*WHAT IS NEEDED*: Only an exact copy of the listing below will do.

*DATA TO EXAMINE*:

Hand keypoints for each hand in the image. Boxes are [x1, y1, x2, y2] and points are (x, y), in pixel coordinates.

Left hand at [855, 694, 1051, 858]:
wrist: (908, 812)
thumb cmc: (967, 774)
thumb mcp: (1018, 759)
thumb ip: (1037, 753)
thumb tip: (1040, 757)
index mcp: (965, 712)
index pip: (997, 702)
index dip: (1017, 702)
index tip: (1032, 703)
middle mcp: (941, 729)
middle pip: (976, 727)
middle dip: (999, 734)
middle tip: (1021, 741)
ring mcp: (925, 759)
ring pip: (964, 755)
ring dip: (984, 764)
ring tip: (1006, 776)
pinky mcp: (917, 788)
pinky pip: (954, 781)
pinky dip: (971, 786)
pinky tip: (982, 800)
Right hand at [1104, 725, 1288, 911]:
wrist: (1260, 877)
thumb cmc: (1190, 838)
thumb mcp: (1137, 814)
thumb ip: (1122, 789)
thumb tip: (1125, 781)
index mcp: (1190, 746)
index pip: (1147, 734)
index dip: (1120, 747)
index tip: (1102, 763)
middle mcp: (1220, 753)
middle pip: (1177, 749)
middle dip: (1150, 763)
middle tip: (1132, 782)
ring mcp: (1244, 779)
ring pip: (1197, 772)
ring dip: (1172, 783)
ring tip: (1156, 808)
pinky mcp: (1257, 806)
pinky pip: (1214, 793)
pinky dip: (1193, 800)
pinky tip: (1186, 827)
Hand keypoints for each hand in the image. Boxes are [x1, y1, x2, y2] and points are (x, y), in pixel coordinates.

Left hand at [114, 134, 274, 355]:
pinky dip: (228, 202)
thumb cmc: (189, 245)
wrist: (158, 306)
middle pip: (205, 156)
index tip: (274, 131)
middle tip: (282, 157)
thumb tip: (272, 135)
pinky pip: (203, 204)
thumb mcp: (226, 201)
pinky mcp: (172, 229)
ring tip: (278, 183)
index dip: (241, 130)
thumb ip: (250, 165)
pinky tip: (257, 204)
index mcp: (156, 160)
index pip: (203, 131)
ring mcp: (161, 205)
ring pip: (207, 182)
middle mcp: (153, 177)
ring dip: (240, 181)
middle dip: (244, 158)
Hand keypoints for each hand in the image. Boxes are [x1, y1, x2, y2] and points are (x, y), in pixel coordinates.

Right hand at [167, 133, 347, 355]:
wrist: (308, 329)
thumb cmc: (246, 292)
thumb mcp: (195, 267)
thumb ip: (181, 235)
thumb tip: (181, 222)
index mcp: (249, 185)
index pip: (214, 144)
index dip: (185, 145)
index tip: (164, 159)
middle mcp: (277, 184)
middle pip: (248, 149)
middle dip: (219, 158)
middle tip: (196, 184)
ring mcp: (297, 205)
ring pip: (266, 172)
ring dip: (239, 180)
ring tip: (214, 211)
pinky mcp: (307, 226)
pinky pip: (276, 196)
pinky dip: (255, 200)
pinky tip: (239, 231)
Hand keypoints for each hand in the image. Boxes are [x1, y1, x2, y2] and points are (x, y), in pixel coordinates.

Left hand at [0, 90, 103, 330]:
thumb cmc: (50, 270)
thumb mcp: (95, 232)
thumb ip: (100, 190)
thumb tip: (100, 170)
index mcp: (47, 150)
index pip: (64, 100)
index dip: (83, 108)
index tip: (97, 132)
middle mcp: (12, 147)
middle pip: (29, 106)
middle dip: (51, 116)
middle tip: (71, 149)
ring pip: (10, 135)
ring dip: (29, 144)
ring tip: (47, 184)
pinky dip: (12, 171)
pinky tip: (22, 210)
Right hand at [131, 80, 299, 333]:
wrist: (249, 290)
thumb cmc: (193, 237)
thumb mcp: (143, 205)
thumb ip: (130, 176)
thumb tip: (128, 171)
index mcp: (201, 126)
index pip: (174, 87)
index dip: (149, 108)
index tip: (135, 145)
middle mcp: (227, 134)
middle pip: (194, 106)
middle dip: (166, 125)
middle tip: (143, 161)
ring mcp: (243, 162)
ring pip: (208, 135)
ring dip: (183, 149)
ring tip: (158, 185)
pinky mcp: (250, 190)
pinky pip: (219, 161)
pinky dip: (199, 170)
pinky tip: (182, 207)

*RESPONSE BOX*:
Hand keypoints for each hand in the image. Boxes are [x1, y1, x2, y2] and points are (x, y), in pixel coordinates.

Left hand at [855, 694, 1051, 858]:
wrist: (908, 812)
thumb cmc: (967, 774)
thumb mcp: (1018, 759)
thumb ip: (1037, 753)
thumb tip: (1040, 757)
index mcp: (965, 712)
index pip: (997, 702)
index dip: (1017, 702)
index tip: (1032, 703)
middle mcp: (941, 729)
middle pip: (976, 727)
middle dip: (999, 734)
middle tip: (1021, 741)
ring mcp: (925, 759)
ring pip: (964, 755)
ring dip: (984, 764)
ring tip: (1006, 776)
pinky mcp: (917, 788)
pinky pip: (954, 781)
pinky dip: (971, 786)
pinky tip: (982, 800)
Right hand at [1104, 725, 1288, 911]:
wrist: (1260, 877)
thumb cmc: (1190, 838)
thumb mcp: (1137, 814)
thumb ip: (1122, 789)
thumb tip: (1125, 781)
index mcp: (1190, 746)
index pip: (1147, 734)
index dip: (1120, 747)
index tip: (1102, 763)
middle mcp: (1220, 753)
middle pip: (1177, 749)
middle dip: (1150, 763)
middle tip: (1132, 782)
ring mcp: (1244, 779)
ring pip: (1197, 772)
ring dip: (1172, 783)
ring tip: (1156, 808)
pinky mcp: (1257, 806)
pinky pip: (1214, 793)
pinky dip: (1193, 800)
pinky tip: (1186, 827)
Hand keypoints for each hand in the image. Boxes are [x1, y1, x2, y2] and points are (x, y), in pixel coordinates.

Left hand at [114, 134, 274, 355]:
pinky dip: (228, 202)
thumb cmc: (189, 245)
wrist: (158, 306)
middle pip: (205, 156)
index tip: (274, 131)
middle tip: (282, 157)
thumb tip: (272, 135)
pinky pip: (203, 204)
thumb mcp: (226, 201)
pinky mcp: (172, 229)
ring tip: (278, 183)
index dip: (241, 130)
thumb ip: (250, 165)
pinky tip: (257, 204)
index mcp: (156, 160)
index pip: (203, 131)
ring mcp: (161, 205)
ring pip: (207, 182)
middle mcp: (153, 177)
ring dip: (240, 181)
middle dip: (244, 158)
Hand keypoints for each hand in the image. Boxes are [x1, y1, x2, y2] and points are (x, y), in pixel coordinates.

Right hand at [167, 133, 347, 355]:
wrist: (308, 329)
thumb cmc: (246, 292)
thumb mcp: (195, 267)
thumb ip: (181, 235)
thumb tip: (181, 222)
index mcp: (249, 185)
index pip: (214, 144)
index dip: (185, 145)
index tip: (164, 159)
middle mcp: (277, 184)
middle pip: (248, 149)
middle dip: (219, 158)
middle tip: (196, 184)
ring mcp: (297, 205)
ring pip: (266, 172)
ring dip: (239, 180)
ring tip: (214, 211)
pinky mcp: (307, 226)
pinky pip: (276, 196)
pinky dip: (255, 200)
pinky tip: (239, 231)
Hand keypoints for each hand in the image. Boxes are [x1, y1, x2, y2] and points are (x, y), in pixel coordinates.

Left hand at [0, 90, 103, 330]:
thumb cmc: (50, 270)
thumb mcp: (95, 232)
thumb ip: (100, 190)
thumb tip: (100, 170)
index mcp: (47, 150)
index pip: (64, 100)
index dip: (83, 108)
index tip: (97, 132)
middle mcp: (12, 147)
middle pip: (29, 106)
middle dip: (51, 116)
middle tip: (71, 149)
ring pip: (10, 135)
ring dip: (29, 144)
ring tip: (47, 184)
pinky dip: (12, 171)
pinky tip: (22, 210)
Right hand at [131, 80, 299, 333]:
wrist: (249, 290)
thumb cmc: (193, 237)
thumb mcp: (143, 205)
thumb ip: (130, 176)
thumb tip: (128, 171)
index mcp: (201, 126)
index pip: (174, 87)
index dip: (149, 108)
index tip: (135, 145)
middle mcp: (227, 134)
middle pip: (194, 106)
middle dip: (166, 125)
middle tip: (143, 161)
ring mcp: (243, 162)
ring pip: (208, 135)
ring dip: (183, 149)
ring tip: (158, 185)
pinky mcp: (250, 190)
pinky pip: (219, 161)
pinky dip: (199, 170)
pinky tip: (182, 207)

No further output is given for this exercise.